Scotland’s Court of Session said on Thursday it has asked the European Court of Justice (ECJ) for a preliminary ruling on whether the British parliament can change its mind about leaving the European Union without the bloc’s agreement.
Britain’s Conservative government is struggling to reach a deal with the EU on how it will leave the world’s biggest trading bloc as the March 29 exit date approaches.
Petitioners, who represent Scottish voters, successfully argued to the Scottish court that if parliament is to vote on the government’s eventual Brexit deal, it needs legal certainty on whether the process can be reversed without permission from the other 27 EU states.
The Court of Session has asked the Luxembourg-based ECJ, which rules on the meaning of EU law, for a preliminary ruling, the court said in a statement.
The British government, which has said it has no plans to reverse Brexit and therefore does not need to know, said it was disappointed by the decision.
“We are giving it careful consideration,” a government spokeswoman said. “But as the government has repeatedly said, we are committed to implementing the result of the referendum and will not be revoking Article 50.”
The Article 50 withdrawal clause in the EU’s Lisbon Treaty can be reversed with the permission of the other 27 EU members.
But it does not specify whether the exit process can be unilaterally reversed, although former British diplomat Lord Kerr who drafted it has said Britain can change its mind at any stage before the final exit date in 2019.
Scottish lawmakers opposed to Brexit filed a petition to the Court of Session, Scotland’s highest court, last year.
They represent electoral areas in Scotland which voted strongly to remain in the EU in the June 2016 referendum.
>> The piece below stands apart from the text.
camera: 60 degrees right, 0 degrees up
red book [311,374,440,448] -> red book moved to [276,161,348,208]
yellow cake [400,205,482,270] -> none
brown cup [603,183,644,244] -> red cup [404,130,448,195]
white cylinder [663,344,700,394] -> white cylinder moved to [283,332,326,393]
The United Kingdom as a whole voted to leave.
The Scottish National Party, the strongest political party north of the border, has opposed leaving the bloc.
Given the urgency of the Brexit deadline the ECJ hopes to make a decision on the case before Christmas, sources close to the case told Reuters.
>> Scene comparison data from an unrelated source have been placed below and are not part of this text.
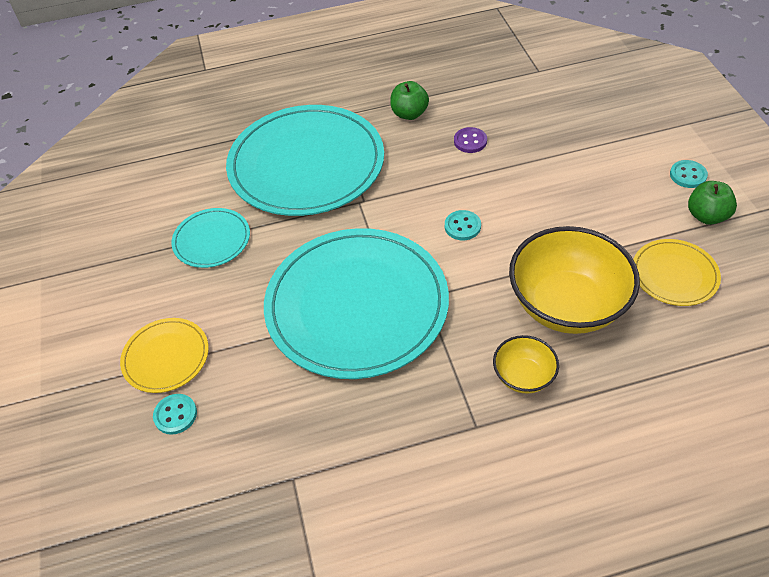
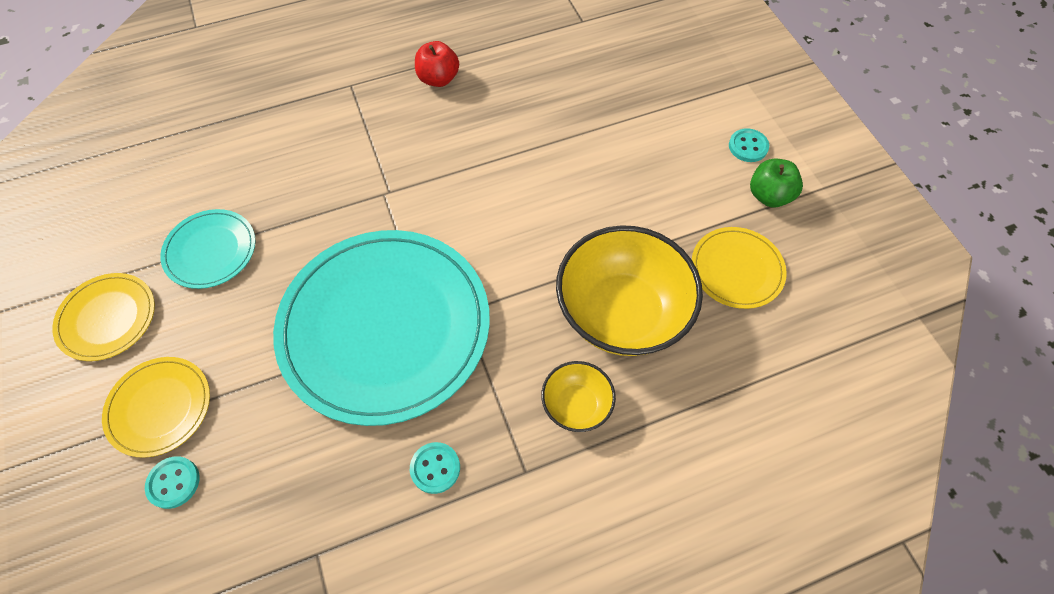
camera: 10 degrees left, 10 degrees up
turquoise plate [226,105,384,216] -> none
green apple [390,81,429,120] -> red apple [415,41,459,87]
turquoise button [445,210,481,240] -> turquoise button moved to [410,442,460,494]
purple button [454,127,487,153] -> none
none -> yellow plate [52,273,155,361]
The government could in theory have presented an appeal to this stage of the process, but have not done so.
“This ship sailed yesterday – when the reference was sent to Luxembourg – and the government wasn’t on it,” Jo Maugham, a lawyer who is funding the Scottish lawmakers, said on Twitter.
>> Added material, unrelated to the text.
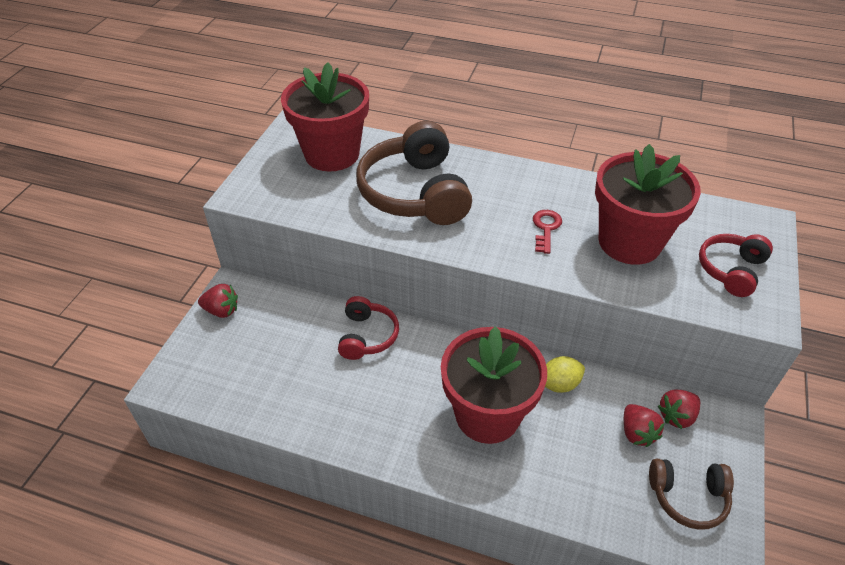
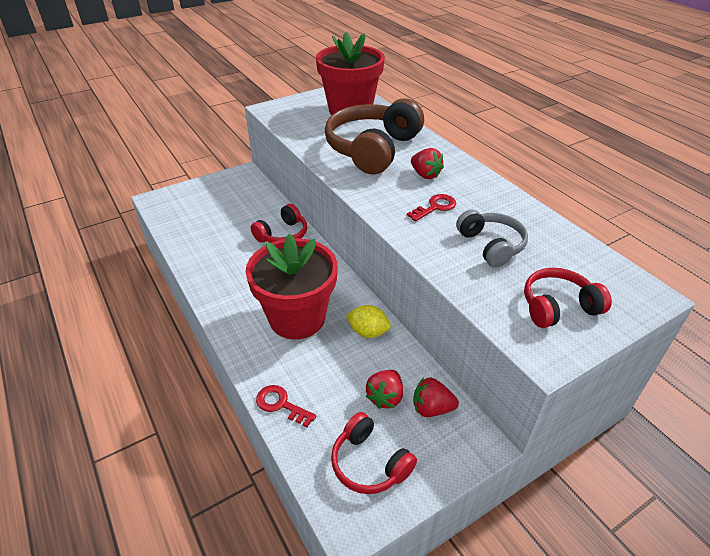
camera: 40 degrees right, 5 degrees down
red strawberry [198,284,238,318] -> red strawberry moved to [411,148,444,179]
red flower pot [595,144,701,265] -> grey headphones [456,210,528,268]
brown headphones [649,459,734,530] -> red headphones [331,412,417,494]
none -> red key [256,385,316,427]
“We believe it’s now too late.”
The Scottish petitioners argue that legal certainty about the process is needed in advance of any British parliamentary vote on an EU withdrawal deal because no country has ever before withdrawn from the European Union.
Brexit supporters say that after the vote to leave, any attempt to halt the process would be anti-democratic. But opponents say the country should have a right to pass final judgement on any exit deal negotiated, and the Scottish challenge is one of the most robust legal challenges to it so far.